TARIM VE KOOPERATİFLER
Dikili’de deniz ve turizm öne çıksa da, Dikili aynı zamanda buğday, ayçiçeği, mısır gibi tarım ürünlerinde yerli tohum üretiyor. Zeytin ve zeytinyağı önemli bir üretim alanı. Bamya ve pamuk da öyle. Dikili Türkiye’nin sayılı seralarına sahip. Ciddi oranda büyük ve küçük baş hayvancılık yapılıyor. Önemli süt toplama merkezleri Dikili’de. Balıkçılık hatırı sayılır şekilde yapılıyor…
Dikili’de belediye bu alanlarda özellikle de küçük üreticiyi koruma ve küçük üreticinin malının pazarda satışını sağlamak için üretici birliklerinin, kooperatiflerin kurulmasına ve yaşatılmasına öncülük etmelidir. Köylerde ve mahallerde küçük üreticiyi kurulacak kooperatiflere taşımak ve onların ürünlerini metropol ilçelerde kurulacak satış merkezleri ile son tüketiciye uygun fiyatlarla satmak, yeni istihdam alanları da yaratacaktır.
ZİRAAT FAKÜLTESİ, YAT LİMANI, OSB
Kış nüfusu 50 binlere, yaz nüfusu ise 500 binlere ulaşan Dikili’nin ne bir fakültesi, ne de bir yüksek okulu var. Gençlerimizi ve istihdamı da hesap ederek Dikili’ye hem bir Turizm Yüksek Okulu hem de bir Ziraat Yüksek Okulu ya da fakültesi kazandırmalıyız…
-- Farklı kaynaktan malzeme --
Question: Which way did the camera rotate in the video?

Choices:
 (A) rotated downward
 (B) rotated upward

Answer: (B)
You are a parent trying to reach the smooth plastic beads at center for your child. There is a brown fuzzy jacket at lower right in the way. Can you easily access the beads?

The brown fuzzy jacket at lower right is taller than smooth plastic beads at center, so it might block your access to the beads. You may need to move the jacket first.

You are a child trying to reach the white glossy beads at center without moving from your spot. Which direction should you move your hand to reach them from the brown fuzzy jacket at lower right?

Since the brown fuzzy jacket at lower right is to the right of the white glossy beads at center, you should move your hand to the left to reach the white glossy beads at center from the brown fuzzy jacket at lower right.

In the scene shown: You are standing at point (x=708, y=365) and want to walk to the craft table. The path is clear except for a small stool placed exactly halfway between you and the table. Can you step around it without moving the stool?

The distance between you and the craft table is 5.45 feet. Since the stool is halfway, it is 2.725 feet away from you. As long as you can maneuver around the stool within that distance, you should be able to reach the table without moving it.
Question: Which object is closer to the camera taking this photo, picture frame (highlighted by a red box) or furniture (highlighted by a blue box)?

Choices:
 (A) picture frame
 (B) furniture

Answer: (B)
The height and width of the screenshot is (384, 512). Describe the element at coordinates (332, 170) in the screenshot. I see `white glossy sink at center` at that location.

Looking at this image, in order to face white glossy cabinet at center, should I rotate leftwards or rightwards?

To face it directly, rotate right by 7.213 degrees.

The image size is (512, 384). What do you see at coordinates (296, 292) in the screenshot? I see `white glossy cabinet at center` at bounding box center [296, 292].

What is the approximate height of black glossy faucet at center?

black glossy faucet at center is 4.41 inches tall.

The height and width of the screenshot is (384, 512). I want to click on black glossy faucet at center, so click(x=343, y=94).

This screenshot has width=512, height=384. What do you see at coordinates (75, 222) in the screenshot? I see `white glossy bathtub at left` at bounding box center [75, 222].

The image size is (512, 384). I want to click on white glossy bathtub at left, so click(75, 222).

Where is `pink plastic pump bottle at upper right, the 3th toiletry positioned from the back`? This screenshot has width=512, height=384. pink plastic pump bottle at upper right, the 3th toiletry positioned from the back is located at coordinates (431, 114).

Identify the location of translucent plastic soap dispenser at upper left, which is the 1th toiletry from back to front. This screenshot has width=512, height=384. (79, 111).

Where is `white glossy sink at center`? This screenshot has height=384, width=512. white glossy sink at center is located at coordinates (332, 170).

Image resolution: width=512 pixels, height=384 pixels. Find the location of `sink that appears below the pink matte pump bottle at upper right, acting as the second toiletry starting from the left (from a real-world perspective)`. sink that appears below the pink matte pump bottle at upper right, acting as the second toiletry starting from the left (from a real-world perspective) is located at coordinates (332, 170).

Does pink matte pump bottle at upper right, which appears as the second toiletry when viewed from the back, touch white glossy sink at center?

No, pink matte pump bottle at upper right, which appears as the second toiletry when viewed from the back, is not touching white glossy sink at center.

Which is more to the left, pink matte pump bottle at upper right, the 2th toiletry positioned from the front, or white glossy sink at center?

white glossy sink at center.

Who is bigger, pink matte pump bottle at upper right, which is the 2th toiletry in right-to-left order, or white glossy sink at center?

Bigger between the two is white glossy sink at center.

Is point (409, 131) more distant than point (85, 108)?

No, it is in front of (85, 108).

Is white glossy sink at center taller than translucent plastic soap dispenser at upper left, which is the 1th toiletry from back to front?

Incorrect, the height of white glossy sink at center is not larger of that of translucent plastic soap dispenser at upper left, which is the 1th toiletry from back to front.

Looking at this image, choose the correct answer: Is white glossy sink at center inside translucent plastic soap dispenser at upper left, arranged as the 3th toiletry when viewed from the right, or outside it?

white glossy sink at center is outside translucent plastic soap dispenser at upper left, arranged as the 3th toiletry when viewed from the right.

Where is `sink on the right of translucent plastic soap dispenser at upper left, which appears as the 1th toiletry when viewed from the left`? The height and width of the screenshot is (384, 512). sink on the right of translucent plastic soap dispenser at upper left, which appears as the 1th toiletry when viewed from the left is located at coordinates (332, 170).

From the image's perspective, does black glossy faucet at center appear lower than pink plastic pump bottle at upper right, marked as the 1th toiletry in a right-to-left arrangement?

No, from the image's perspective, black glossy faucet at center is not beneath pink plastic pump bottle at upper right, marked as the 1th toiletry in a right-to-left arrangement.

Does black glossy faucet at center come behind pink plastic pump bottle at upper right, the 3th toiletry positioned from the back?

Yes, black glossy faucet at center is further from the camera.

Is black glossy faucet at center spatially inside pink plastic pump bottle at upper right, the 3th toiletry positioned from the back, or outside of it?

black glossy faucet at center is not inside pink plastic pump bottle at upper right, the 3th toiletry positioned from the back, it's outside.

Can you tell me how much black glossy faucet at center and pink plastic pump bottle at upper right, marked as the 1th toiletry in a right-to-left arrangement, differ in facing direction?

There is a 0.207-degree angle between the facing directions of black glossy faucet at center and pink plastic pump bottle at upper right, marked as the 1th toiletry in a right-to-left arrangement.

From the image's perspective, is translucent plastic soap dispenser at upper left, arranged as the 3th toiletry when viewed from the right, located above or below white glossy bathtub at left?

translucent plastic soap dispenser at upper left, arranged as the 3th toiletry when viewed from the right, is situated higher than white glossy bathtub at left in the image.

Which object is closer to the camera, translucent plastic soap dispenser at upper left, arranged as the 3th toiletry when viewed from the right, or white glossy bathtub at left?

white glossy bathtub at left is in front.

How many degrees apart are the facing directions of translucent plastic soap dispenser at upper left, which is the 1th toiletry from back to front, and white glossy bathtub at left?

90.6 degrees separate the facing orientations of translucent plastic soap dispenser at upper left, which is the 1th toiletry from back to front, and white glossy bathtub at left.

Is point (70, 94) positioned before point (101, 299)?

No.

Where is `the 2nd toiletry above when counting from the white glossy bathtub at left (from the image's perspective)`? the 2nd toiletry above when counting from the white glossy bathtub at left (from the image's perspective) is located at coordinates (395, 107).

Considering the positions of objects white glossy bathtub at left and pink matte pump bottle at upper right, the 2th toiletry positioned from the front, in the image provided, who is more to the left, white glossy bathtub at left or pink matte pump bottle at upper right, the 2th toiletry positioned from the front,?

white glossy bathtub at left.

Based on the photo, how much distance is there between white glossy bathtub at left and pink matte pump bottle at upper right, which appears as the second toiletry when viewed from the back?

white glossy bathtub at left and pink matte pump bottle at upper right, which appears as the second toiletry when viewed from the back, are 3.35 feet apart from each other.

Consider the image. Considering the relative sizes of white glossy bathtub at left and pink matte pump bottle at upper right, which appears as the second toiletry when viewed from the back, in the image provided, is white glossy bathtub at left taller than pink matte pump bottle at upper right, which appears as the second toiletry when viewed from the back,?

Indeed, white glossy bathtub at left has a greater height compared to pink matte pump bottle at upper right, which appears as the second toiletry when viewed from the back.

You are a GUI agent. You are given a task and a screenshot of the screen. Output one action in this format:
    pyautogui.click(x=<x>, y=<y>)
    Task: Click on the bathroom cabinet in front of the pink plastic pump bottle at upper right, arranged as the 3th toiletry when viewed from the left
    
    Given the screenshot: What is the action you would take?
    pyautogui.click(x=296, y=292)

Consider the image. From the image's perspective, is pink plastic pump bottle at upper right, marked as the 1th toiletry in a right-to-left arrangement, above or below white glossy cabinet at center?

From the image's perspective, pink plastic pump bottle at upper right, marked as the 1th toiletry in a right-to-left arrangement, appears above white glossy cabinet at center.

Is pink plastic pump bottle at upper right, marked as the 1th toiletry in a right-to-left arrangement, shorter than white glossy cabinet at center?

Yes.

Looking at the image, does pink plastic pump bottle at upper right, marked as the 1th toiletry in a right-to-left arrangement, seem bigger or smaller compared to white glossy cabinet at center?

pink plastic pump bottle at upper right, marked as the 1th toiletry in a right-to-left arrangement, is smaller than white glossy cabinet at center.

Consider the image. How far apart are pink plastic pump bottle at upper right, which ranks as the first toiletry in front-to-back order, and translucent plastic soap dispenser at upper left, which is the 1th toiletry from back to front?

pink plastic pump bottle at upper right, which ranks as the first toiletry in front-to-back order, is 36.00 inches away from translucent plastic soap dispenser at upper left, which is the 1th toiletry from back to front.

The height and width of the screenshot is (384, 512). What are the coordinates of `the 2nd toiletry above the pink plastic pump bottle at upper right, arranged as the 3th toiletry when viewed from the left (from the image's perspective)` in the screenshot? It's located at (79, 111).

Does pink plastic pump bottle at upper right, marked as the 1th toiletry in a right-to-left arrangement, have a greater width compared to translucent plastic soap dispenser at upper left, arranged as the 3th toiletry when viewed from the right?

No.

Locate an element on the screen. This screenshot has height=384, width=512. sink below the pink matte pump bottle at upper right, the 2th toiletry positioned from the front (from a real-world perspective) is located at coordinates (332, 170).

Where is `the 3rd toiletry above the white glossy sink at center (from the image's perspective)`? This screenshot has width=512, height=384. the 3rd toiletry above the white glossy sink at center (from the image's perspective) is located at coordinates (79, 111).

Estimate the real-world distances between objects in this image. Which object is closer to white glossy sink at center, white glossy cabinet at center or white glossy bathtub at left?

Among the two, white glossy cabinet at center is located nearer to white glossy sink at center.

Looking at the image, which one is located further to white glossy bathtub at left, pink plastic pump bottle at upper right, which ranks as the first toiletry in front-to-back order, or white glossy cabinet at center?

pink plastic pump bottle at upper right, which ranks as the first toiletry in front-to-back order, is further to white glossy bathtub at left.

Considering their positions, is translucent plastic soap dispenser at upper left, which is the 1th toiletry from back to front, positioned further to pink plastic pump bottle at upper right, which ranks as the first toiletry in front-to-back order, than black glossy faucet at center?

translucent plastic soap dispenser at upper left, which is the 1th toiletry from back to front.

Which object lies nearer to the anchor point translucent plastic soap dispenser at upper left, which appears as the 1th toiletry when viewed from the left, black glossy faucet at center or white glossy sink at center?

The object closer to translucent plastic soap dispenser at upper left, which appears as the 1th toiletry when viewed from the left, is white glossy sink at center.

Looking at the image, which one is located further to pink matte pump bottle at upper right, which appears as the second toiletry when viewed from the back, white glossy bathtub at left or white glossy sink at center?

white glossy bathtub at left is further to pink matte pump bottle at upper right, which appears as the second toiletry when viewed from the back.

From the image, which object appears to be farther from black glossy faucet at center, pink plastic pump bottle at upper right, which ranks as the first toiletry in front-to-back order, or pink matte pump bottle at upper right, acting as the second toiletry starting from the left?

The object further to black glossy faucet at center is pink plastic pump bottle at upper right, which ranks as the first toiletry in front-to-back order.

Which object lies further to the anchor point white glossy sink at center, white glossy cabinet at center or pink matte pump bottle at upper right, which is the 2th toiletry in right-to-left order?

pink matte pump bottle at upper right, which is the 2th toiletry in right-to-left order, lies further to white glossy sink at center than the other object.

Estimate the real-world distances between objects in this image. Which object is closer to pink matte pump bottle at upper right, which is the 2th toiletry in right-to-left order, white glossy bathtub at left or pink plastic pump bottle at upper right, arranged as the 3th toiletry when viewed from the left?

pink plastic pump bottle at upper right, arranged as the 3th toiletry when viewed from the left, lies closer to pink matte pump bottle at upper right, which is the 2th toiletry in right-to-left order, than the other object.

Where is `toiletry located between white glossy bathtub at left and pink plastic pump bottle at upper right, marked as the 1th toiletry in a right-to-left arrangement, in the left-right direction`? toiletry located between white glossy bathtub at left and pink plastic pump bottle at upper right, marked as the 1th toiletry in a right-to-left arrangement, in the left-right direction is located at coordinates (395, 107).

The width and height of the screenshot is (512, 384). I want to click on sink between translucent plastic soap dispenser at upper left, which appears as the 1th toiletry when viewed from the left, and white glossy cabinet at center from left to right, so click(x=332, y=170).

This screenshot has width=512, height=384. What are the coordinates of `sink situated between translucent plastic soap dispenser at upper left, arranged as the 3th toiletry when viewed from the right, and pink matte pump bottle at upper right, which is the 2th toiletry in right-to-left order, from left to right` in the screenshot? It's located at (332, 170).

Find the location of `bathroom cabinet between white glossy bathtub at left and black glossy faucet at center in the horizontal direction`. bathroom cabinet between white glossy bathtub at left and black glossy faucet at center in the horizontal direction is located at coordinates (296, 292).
Yıllardır konuşulan ama bir türlü hayata geçirilemeyen Yat Limanı projesi yeniden ele alınmalı…
Yine aynı şekilde önümüzdeki dönem Dikili için kent içindeki oto tamircilerini, atölyeleri de bünyesinde toplayacak kent dışında kurulacak bir Organize Sanayi Bölgesi (OSB) için planlamalar yapmalıyız.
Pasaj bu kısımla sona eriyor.